Copy the text of every row line for line, leaving out the pictures.

----------------

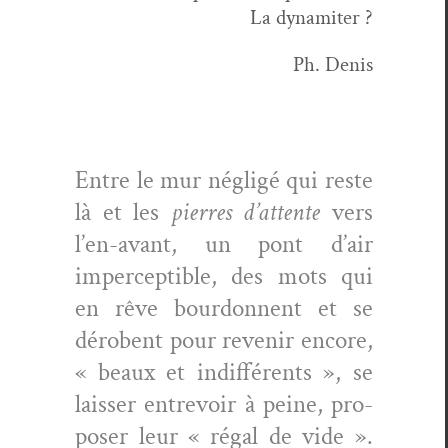
La dynamiter ?
Ph. Denis
Entre le mur nég­ligé qui reste
là et les
pier­res d’attente
vers
l’en-avant, un pont d’air
imper­cep­ti­ble, des mots qui
en rêve bour­don­nent et se
dérobent pour revenir encore,
« beaux et indif­férents », se
laiss­er entrevoir à peine, pro­
pos­er leur « régal de vide ».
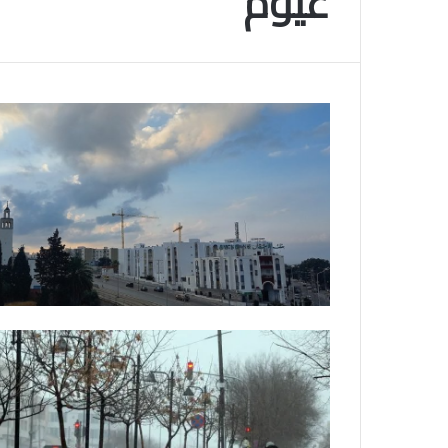
غيوم
م
و
2025-11-10
س
انتهى موسم البلايلي… الجزائري يصاب في ا
م
المتقاطعة لركبته
ا
ل
ب
ل
ا
ي
ل
ي
…
ا
ل
ج
ز
ا
ئ
ر
ي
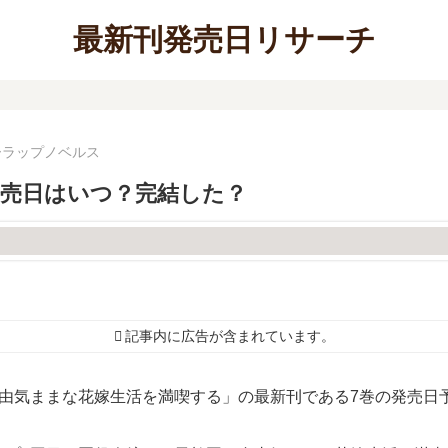
最新刊発売日リサーチ
ーラップノベルス
発売日はいつ？完結した？
記事内に広告が含まれています。
自由気ままな花嫁生活を満喫する」の最新刊である7巻の発売日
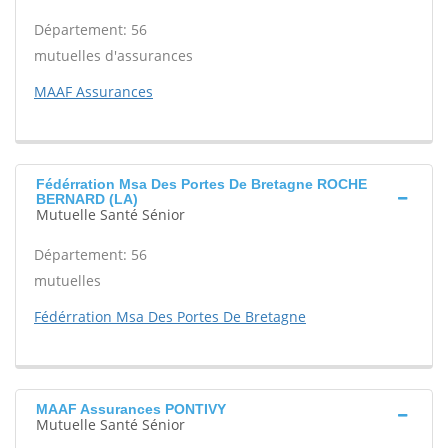
Département: 56
mutuelles d'assurances
MAAF Assurances
Fédérration Msa Des Portes De Bretagne ROCHE
BERNARD (LA)
Mutuelle Santé Sénior
Département: 56
mutuelles
Fédérration Msa Des Portes De Bretagne
MAAF Assurances PONTIVY
Mutuelle Santé Sénior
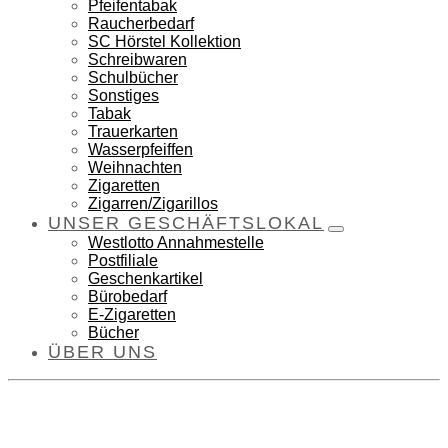
Pfeifentabak
Raucherbedarf
SC Hörstel Kollektion
Schreibwaren
Schulbücher
Sonstiges
Tabak
Trauerkarten
Wasserpfeiffen
Weihnachten
Zigaretten
Zigarren/Zigarillos
UNSER GESCHÄFTSLOKAL
Westlotto Annahmestelle
Postfiliale
Geschenkartikel
Bürobedarf
E-Zigaretten
Bücher
ÜBER UNS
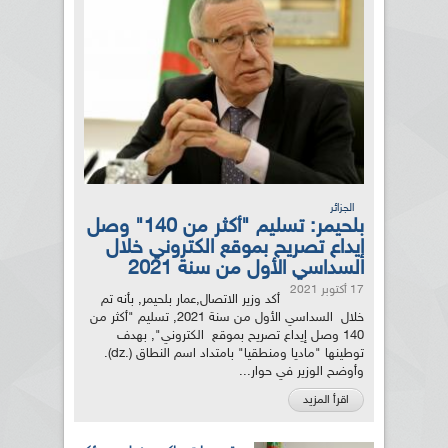
الجزائر
بلحيمر: تسليم "أكثر من 140" وصل
إيداع تصريح بموقع الكتروني خلال
السداسي الأول من سنة 2021
17 أكتوبر 2021
أكد وزير الاتصال,عمار بلحيمر, بأنه تم
خلال السداسي الأول من سنة 2021, تسليم "أكثر من
140 وصل إيداع تصريح بموقع الكتروني", بهدف
توطينها "ماديا ومنطقيا" بامتداد اسم النطاق (.dz).
وأوضح الوزير في حوار...
اقرأ المزيد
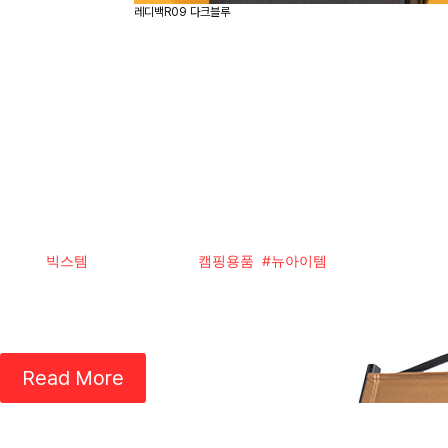
레디백R09 다크블루
휴식을 위한 편안한 야외 캠핑의
작성자
빅스템
|
3월 12, 2023
|
캠핑용품
,
#뉴아이템
| 댓글 0개
야외 캠핑의자는 야외에서 쉴 때 사용되는 의자로, 가벼우면서도 튼튼
외 캠핑의자 본 제품 내구성이 뛰어난 프레임과 퀄리티가 뛰어난 패
이 필요할 때가 있죠. 이때 캠핑 의자를 사용하면 바닥에 앉아 있는 
Read More
화이트&레드 투톤 프리미엄 브랜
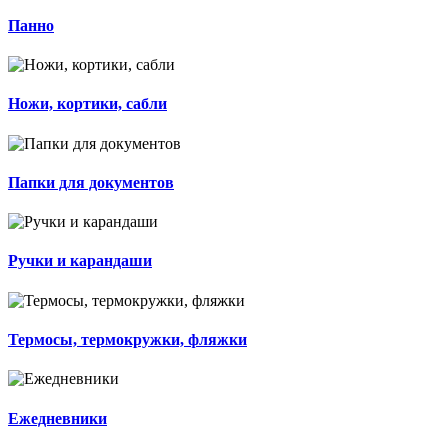
Панно
Ножи, кортики, сабли
Папки для документов
Ручки и карандаши
Термосы, термокружки, фляжки
Ежедневники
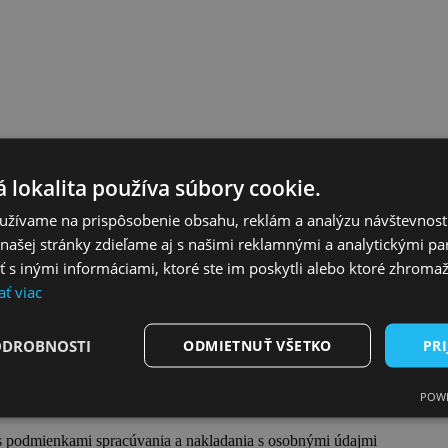
 lokalita používa súbory cookie.
užívame na prispôsobenie obsahu, reklám a analýzu návštevnosti
ašej stránky zdieľame aj s našimi reklamnými a analytickými par
 inými informáciami, ktoré ste im poskytli alebo ktoré zhromažd
ať viac
ODROBNOSTI
ODMIETNUŤ VŠETKO
PRI
POWE
s podmienkami spracúvania a nakladania s osobnými údajmi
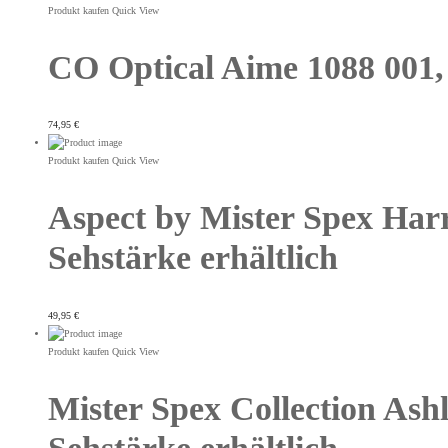
Produkt kaufen
Quick View
CO Optical Aime 1088 001, 
74,95
€
Produkt kaufen
Quick View
Aspect by Mister Spex Harr
Sehstärke erhältlich
49,95
€
Produkt kaufen
Quick View
Mister Spex Collection Ash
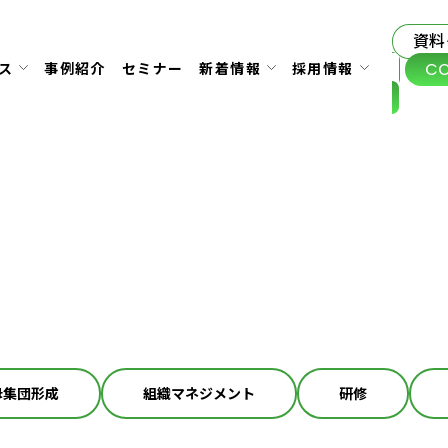
資料
C
ス
事例紹介
セミナー
新着情報
採用情報
母集団形成
組織マネジメント
研修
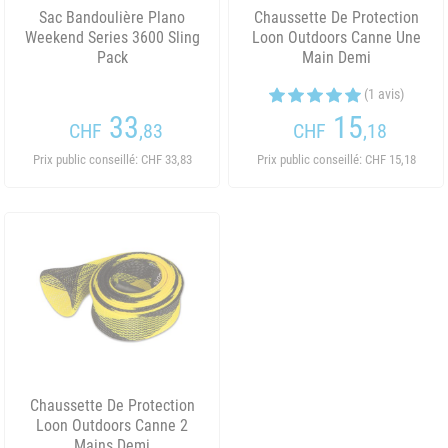
Sac Bandoulière Plano
Chaussette De Protection
Weekend Series 3600 Sling
Loon Outdoors Canne Une
Pack
Main Demi
(1 avis)
33
15
CHF
,83
CHF
,18
Prix public conseillé: CHF 33,83
Prix public conseillé: CHF 15,18
Chaussette De Protection
Loon Outdoors Canne 2
Mains Demi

----------------

(TASK ANSWER)
La dynamiter ?
Ph. Denis
Entre le mur nég­ligé qui reste
là et les
pier­res d’attente
vers
l’en-avant, un pont d’air
imper­cep­ti­ble, des mots qui
en rêve bour­don­nent et se
dérobent pour revenir encore,
« beaux et indif­férents », se
laiss­er entrevoir à peine, pro­
pos­er leur « régal de vide ».
غيوم
م
و
2025-11-10
س
انتهى موسم البلايلي… الجزائري يصاب في ا
م
المتقاطعة لركبته
ا
ل
ب
ل
ا
ي
ل
ي
…
ا
ل
ج
ز
ا
ئ
ر
ي
最新刊発売日リサーチ
ーラップノベルス
発売日はいつ？完結した？
記事内に広告が含まれています。
自由気ままな花嫁生活を満喫する」の最新刊である7巻の発売日
Département: 56
mutuelles d'assurances
MAAF Assurances
Fédérration Msa Des Portes De Bretagne ROCHE
BERNARD (LA)
Mutuelle Santé Sénior
Département: 56
mutuelles
Fédérration Msa Des Portes De Bretagne
MAAF Assurances PONTIVY
Mutuelle Santé Sénior
Pfeifentabak
Raucherbedarf
SC Hörstel Kollektion
Schreibwaren
Schulbücher
Sonstiges
Tabak
Trauerkarten
Wasserpfeiffen
Weihnachten
Zigaretten
Zigarren/Zigarillos
UNSER GESCHÄFTSLOKAL
Westlotto Annahmestelle
Postfiliale
Geschenkartikel
Bürobedarf
E-Zigaretten
Bücher
ÜBER UNS
الجزائر
بلحيمر: تسليم "أكثر من 140" وصل
إيداع تصريح بموقع الكتروني خلال
السداسي الأول من سنة 2021
17 أكتوبر 2021
أكد وزير الاتصال,عمار بلحيمر, بأنه تم
خلال السداسي الأول من سنة 2021, تسليم "أكثر من
140 وصل إيداع تصريح بموقع الكتروني", بهدف
توطينها "ماديا ومنطقيا" بامتداد اسم النطاق (.dz).
وأوضح الوزير في حوار...
اقرأ المزيد
레디백R09 다크블루
휴식을 위한 편안한 야외 캠핑의
작성자
빅스템
|
3월 12, 2023
|
캠핑용품
,
#뉴아이템
| 댓글 0개
야외 캠핑의자는 야외에서 쉴 때 사용되는 의자로, 가벼우면서도 튼튼
외 캠핑의자 본 제품 내구성이 뛰어난 프레임과 퀄리티가 뛰어난 패
이 필요할 때가 있죠. 이때 캠핑 의자를 사용하면 바닥에 앉아 있는 
Read More
화이트&레드 투톤 프리미엄 브랜
Панно
Ножи, кортики, сабли
Папки для документов
Ручки и карандаши
Термосы, термокружки, фляжки
Ежедневники
 lokalita používa súbory cookie.
užívame na prispôsobenie obsahu, reklám a analýzu návštevnosti
ašej stránky zdieľame aj s našimi reklamnými a analytickými par
 inými informáciami, ktoré ste im poskytli alebo ktoré zhromažd
ať viac
ODROBNOSTI
ODMIETNUŤ VŠETKO
PRI
POWE
s podmienkami spracúvania a nakladania s osobnými údajmi
Produkt kaufen
Quick View
CO Optical Aime 1088 001, 
74,95
€
Produkt kaufen
Quick View
Aspect by Mister Spex Harr
Sehstärke erhältlich
49,95
€
Produkt kaufen
Quick View
Mister Spex Collection Ash
資料
C
ス
事例紹介
セミナー
新着情報
採用情報
母集団形成
組織マネジメント
研修
Sac Bandoulière Plano
Chaussette De Protection
Weekend Series 3600 Sling
Loon Outdoors Canne Une
Pack
Main Demi
(1 avis)
33
15
CHF
,83
CHF
,18
Prix public conseillé: CHF 33,83
Prix public conseillé: CHF 15,18
Chaussette De Protection
Loon Outdoors Canne 2
Mains Demi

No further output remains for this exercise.